Destes estudos surgiu a coletânea Epistemologias da Docência Universitária (Fávero; Tonieto, 2016) composta de 12 capítulos onde são abordadas as seguintes temáticas: a dimensão crítico-dialética na formação docente na perspectiva freireana, o lugar da teoria na pesquisa sobre docência na Educação Superior, os aspectos do pensamento complexo que perpassa a autoeco-organização e autoeco-formação do docente universitário iniciante, a atitude vigilante do professor universitário para enfrentar os obstáculos epistemológicos do seu fazer docente, a constituição dos saberes da docência universitária, a epistemologia que perpassa o fazer docente no cenário da sociedade líquida baumaniana, a negação da pedagogia das aparências em prol de uma pedagogia científica na perspectiva bachelardiana, o falibilismo como fundamento epistemológico na formação de professores para o ensino de ciências naturais, os paradigmas necessários à construção da docência universitária no cenário atual, a relação entre racionalismo aplicado e os novos rumos da ciência contemporânea para compreender a docência universitária, a sensibilização docente na compreensão da epistemologia da prática na docência universitária.

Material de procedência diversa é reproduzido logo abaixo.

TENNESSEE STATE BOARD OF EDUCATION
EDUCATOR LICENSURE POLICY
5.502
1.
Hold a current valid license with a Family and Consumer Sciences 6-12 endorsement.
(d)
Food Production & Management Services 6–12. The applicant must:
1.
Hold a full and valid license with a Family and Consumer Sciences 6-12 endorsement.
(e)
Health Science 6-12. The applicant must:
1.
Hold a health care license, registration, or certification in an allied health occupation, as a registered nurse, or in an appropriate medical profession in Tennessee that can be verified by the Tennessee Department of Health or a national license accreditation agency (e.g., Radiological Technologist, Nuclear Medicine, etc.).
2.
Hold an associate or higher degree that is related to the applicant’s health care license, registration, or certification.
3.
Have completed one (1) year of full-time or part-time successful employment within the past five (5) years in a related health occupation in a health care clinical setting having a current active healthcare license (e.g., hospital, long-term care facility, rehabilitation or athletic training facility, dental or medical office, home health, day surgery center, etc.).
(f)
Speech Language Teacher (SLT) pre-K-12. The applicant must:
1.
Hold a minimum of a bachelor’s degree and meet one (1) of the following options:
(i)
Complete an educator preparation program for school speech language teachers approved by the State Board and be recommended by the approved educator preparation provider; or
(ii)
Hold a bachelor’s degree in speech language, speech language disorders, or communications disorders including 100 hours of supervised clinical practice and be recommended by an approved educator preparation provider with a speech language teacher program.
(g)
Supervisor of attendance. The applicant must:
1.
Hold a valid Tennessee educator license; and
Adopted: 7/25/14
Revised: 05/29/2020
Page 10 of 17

A interdisciplinaridade também foi tema de estudos do Gepes e torna-se uma temática imprescindível para enfrentar os desafios da docência universitária contemporânea. Destes estudos surgiu a coletânea Interdisciplinaridade e Formação Docente (Fávero; Tonieto; Consaltér, 2018), composta de 15 capítulos onde são tratados as seguintes temáticas: entendimentos  e perspectivas da interdisciplinaridade na formação de professores, a interdisciplinaridade e o falibilismo na formação docente, os equívocos e as possibilidades da interdisciplinaridade na formação de professores, a resolução de problemas como prática interdisciplinar na educação, a perspectiva história e política da interdisciplinaridade pelo enfoque da educação, as interlocuções possíveis entre interdisciplinaridade e alteridade na educação numa perspectiva estética, a vivência teatral como experiência interdisciplinar formativa, a interdisciplinaridade como crítica à fragmentação do saber, o desafio da reflexividade interdisciplinar na educação escolar, o potencial freireano e interdisciplinar nos processos formativos, as exigências e consequências da complexidade presente na relação entre interdisciplinaridade e educação em direitos humanos, a interdisciplinaridade proposta para a educação física no Referencial curricular do Rio Grande do Sul, a interdisciplinaridade na formação de docentes na Educação infantil na perspectiva da psicanálise e a presença da interdisciplinaridade no campo teórico e no campo de intervenção das políticas educativas.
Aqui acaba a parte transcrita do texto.